Borremans, B., Gamble, A., Prager, K. C., Helman, S. K., McClain, A. M., Cox, C., ... & Lloyd-Smith, J. O. (2020). Quantifying antibody kinetics and RNA detection during early-phase SARS-CoV-2 infection by time since symptom onset. Elife, 9, e60122.

URL

https://elifesciences.org/articles/60122

Type d’article

Article peer-reviewed

Thème

Immunité

Que retenir de cet article, en 1-2 phrases ?

This article gathers data (from 21 articles available in May 2020) on RNA shedding and antibody dynamics, and uses reasonable assumptions and procedures to combine these datasets to estimate overall dynamics. The authors give typical timescales of RNA shedding, seroconversion, and estimate the person-to-person variability.

Objectifs de l’étude / Questions abordées

The objective of this article is to gather data in the literature on time courses of RNA shedding and antibody detection, and to fit reasonable models to obtain their typical time course and estimate the person-to-person variation.

Méthode

The authors first look in the literature (up to May 1st 2020) for patient data on RNA shedding and antibody detection, when days since symptom onset are documented. They use data from 21 studies. To estimate the distribution of the time to seroconversion, the authors use a procedure where they use grouped data from cohorts as distributions from which they randomly sample. For the probability of RNA, IgM and IgG detection at a given day post onset, the authors have to interpolate some data, as there are gaps in sampling. For antibody level kinetics, they fit the level of antibody by a Gompertz fonction a exp(-b exp(-ct)), and use the resulting fit values to infer a population distribution of the parameters, using Bayesian Markov Chain Monte Carlo inference.

Résultats principaux

Seroconversion of both IgG and IgM occurs around 12 days post-symptom onset , but with high person-to-person variability (standard deviation of the order of 6 days). The authors compare different antigen targets, and patients with different levels of disease severity, and they show no clear association between antigen targets and disease severity. IgG and IgM detection probabilities increase from roughly 10% at symptom onset to close to 100% by day 22, after which IgMs wane while IgGs remain reliably detectable up to 2 months (beyond which the authors do not have enough data points to conclude). RNA detection probability decreases from roughly 90% to zero by day 30, and is highest in the lower respiratory tract, lowest in the upper respiratory tract , intermediate in feces.
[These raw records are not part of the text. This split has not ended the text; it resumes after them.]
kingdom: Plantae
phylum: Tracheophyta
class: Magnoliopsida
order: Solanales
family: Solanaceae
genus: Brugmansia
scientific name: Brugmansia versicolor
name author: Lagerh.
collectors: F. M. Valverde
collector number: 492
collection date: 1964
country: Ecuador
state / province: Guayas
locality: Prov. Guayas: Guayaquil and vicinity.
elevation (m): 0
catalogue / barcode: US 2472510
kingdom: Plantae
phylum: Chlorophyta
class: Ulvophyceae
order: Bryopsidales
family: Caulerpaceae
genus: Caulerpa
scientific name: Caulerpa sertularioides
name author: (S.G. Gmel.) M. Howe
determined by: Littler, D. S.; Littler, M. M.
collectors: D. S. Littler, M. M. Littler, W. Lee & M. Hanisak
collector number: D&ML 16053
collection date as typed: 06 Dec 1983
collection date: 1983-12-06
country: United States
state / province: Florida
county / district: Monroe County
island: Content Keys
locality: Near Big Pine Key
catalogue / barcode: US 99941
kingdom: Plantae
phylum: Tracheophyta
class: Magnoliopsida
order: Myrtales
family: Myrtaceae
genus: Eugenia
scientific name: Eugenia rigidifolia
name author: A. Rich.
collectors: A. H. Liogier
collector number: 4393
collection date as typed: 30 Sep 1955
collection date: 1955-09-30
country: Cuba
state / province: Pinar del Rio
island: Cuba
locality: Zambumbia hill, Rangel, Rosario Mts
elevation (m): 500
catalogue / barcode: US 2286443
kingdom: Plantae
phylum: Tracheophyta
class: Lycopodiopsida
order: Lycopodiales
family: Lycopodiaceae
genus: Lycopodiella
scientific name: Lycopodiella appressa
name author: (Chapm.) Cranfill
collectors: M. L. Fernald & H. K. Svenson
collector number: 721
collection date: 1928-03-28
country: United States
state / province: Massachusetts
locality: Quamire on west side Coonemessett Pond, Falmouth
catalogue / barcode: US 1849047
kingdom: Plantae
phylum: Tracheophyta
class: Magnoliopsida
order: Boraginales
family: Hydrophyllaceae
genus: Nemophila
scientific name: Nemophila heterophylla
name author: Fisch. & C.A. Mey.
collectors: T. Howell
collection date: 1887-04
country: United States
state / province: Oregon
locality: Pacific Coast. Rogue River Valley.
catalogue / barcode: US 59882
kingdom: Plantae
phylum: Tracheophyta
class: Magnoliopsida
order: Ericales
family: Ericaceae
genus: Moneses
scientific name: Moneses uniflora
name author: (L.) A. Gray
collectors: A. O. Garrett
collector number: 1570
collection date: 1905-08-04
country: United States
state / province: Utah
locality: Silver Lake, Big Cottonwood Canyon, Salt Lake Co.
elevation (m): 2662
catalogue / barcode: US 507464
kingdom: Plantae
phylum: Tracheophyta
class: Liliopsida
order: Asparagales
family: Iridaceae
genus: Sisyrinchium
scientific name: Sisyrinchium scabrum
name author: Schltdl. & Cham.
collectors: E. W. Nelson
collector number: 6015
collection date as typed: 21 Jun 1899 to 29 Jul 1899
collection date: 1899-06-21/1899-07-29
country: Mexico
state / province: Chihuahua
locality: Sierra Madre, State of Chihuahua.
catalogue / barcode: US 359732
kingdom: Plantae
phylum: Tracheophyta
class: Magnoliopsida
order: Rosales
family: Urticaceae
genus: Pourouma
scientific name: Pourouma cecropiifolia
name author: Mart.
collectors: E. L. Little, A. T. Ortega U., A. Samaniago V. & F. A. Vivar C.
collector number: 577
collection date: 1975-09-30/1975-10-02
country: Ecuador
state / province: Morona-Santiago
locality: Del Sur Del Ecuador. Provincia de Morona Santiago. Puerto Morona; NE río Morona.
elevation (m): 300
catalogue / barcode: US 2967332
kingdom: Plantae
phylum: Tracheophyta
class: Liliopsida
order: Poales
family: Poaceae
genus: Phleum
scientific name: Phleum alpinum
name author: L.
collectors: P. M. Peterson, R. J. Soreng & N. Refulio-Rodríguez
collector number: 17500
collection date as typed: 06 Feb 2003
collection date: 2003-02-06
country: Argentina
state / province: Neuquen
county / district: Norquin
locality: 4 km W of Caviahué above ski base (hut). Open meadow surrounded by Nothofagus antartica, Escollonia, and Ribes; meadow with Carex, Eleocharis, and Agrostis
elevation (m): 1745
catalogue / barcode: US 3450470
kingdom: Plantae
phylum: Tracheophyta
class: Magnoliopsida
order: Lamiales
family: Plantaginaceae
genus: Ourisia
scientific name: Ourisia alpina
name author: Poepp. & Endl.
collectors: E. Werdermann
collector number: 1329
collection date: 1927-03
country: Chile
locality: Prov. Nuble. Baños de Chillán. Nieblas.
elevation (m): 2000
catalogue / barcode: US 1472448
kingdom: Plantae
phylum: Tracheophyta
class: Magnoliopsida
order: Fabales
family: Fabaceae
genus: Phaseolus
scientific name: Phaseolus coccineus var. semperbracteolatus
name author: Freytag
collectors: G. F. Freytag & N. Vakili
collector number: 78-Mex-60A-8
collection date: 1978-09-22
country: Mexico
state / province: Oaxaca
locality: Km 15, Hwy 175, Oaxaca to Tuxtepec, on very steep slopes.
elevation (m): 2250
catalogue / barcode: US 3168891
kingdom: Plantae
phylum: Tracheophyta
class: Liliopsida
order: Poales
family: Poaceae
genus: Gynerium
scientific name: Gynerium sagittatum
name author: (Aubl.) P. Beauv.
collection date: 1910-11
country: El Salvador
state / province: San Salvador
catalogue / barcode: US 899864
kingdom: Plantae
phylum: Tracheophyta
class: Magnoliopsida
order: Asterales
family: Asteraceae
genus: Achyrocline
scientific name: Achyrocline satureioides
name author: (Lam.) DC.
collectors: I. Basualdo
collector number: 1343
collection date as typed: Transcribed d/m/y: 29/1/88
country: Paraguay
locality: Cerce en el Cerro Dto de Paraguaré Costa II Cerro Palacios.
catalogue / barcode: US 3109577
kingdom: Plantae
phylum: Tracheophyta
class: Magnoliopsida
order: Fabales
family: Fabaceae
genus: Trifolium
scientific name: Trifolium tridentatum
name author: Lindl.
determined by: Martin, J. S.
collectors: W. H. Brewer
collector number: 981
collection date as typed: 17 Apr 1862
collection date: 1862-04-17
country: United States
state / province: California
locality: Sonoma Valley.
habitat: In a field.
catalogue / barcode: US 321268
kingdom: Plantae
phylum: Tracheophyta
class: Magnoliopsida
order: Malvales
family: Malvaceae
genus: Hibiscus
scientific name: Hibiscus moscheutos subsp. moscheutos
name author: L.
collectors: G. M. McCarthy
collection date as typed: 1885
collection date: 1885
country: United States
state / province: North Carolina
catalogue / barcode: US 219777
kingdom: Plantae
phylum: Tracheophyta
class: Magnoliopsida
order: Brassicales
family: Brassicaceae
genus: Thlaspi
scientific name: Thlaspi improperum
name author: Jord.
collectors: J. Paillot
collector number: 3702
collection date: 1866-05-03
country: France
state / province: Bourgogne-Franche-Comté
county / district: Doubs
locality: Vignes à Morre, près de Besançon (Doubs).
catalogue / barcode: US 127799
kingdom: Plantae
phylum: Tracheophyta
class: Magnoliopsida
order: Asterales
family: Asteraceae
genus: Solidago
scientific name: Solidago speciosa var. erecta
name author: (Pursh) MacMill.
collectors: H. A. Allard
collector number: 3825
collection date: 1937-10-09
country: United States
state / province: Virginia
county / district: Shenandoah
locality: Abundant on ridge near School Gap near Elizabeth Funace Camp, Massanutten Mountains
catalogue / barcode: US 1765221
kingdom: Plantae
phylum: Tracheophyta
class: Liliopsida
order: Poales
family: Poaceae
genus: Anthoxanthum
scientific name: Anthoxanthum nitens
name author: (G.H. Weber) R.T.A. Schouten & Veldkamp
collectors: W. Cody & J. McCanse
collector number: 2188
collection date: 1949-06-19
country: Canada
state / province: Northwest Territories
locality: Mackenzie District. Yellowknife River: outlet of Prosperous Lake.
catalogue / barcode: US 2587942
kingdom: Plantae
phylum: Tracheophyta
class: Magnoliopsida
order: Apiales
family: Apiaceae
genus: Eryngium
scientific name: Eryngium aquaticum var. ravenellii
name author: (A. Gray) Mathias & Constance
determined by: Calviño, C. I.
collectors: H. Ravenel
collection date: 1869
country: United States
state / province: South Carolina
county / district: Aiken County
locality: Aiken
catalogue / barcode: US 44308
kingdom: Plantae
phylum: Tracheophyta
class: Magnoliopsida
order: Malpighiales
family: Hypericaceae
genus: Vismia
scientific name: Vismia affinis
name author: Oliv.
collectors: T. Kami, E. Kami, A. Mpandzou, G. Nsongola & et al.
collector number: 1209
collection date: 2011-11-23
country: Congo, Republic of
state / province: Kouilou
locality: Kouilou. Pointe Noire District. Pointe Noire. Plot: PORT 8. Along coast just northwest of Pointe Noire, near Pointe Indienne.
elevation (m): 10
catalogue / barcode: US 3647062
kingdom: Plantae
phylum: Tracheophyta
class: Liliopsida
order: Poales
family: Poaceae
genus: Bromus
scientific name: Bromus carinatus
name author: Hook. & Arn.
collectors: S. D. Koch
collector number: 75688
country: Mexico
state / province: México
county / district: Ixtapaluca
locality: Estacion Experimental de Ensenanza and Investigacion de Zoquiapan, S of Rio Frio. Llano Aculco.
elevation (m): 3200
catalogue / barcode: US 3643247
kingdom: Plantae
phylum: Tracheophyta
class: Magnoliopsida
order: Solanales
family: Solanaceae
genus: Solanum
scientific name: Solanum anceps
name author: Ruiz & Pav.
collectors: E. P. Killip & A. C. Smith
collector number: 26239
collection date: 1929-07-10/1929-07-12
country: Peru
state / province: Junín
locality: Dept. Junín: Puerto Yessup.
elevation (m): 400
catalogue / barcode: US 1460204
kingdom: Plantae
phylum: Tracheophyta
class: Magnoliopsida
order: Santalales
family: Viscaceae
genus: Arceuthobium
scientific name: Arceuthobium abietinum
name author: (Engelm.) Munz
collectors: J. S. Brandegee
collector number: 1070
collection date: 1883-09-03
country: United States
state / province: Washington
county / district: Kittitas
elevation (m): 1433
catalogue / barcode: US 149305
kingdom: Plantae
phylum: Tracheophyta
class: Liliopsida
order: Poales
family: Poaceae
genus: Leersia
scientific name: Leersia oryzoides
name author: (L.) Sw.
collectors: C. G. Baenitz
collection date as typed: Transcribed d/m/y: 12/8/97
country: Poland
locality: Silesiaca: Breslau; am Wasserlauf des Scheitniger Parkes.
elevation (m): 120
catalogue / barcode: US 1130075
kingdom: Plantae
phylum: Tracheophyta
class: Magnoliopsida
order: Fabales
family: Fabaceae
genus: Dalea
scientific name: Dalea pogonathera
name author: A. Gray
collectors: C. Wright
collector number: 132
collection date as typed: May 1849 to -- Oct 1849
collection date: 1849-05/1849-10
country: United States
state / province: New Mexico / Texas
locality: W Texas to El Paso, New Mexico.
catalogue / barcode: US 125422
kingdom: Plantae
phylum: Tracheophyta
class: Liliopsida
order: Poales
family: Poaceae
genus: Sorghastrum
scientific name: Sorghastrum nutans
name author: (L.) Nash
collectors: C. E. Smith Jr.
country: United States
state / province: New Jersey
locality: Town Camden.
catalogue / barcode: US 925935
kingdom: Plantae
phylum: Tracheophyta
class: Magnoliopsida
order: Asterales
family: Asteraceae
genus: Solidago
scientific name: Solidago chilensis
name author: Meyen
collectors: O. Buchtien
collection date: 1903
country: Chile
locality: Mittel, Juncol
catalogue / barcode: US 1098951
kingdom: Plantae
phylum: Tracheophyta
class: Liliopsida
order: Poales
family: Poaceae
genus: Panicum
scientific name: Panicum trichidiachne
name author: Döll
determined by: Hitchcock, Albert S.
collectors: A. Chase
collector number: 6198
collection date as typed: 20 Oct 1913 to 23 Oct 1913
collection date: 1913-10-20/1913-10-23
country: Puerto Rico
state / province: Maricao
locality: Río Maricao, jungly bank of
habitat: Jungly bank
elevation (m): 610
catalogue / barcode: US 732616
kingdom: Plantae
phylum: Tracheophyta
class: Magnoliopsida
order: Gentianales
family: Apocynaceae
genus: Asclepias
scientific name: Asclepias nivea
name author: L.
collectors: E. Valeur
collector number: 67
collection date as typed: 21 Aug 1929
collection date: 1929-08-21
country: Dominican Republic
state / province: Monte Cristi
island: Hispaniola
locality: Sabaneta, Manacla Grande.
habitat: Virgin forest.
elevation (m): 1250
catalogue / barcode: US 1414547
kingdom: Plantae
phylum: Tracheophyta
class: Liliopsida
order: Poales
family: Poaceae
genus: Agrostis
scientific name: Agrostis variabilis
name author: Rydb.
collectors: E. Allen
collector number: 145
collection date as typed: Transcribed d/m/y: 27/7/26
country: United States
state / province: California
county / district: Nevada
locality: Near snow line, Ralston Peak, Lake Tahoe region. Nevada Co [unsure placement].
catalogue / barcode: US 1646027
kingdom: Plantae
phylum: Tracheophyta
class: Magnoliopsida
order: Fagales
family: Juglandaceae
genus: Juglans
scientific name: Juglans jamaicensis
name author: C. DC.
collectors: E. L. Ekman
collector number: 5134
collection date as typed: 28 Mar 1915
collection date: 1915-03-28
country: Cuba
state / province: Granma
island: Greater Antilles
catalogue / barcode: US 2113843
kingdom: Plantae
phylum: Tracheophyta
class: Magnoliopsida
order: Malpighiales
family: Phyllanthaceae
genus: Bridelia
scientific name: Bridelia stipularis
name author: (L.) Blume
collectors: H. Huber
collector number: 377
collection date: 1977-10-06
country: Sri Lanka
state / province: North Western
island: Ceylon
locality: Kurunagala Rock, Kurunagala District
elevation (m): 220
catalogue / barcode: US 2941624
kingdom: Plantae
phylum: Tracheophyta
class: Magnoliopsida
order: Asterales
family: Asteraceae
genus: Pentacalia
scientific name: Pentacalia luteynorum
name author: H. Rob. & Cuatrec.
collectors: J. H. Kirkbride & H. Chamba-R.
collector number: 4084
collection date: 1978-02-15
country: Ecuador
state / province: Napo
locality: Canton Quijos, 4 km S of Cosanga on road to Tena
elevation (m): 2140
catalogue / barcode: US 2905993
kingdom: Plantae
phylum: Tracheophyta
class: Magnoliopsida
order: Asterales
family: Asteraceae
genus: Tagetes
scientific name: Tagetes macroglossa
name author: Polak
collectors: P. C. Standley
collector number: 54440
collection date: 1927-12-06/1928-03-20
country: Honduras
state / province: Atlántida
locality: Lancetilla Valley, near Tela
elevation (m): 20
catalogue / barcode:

Commentaire/brève évaluation

This article is useful in combining data in the literature to get a clearer picture of RNA shedding and antibody dynamics. The data and the code used are available as supplementary material. In elife, it is possible to read the main comments that were raised by the reviewers and resolved for eventual acceptance : the article has been improved by better detailing how literature was selected, and fixing some issues with the fitting procedure. It may have been interesting to comment further on the few data points about neutralizing antibodies, or the differences between the datasets and possible issues, but this is clearly not the focus of this article.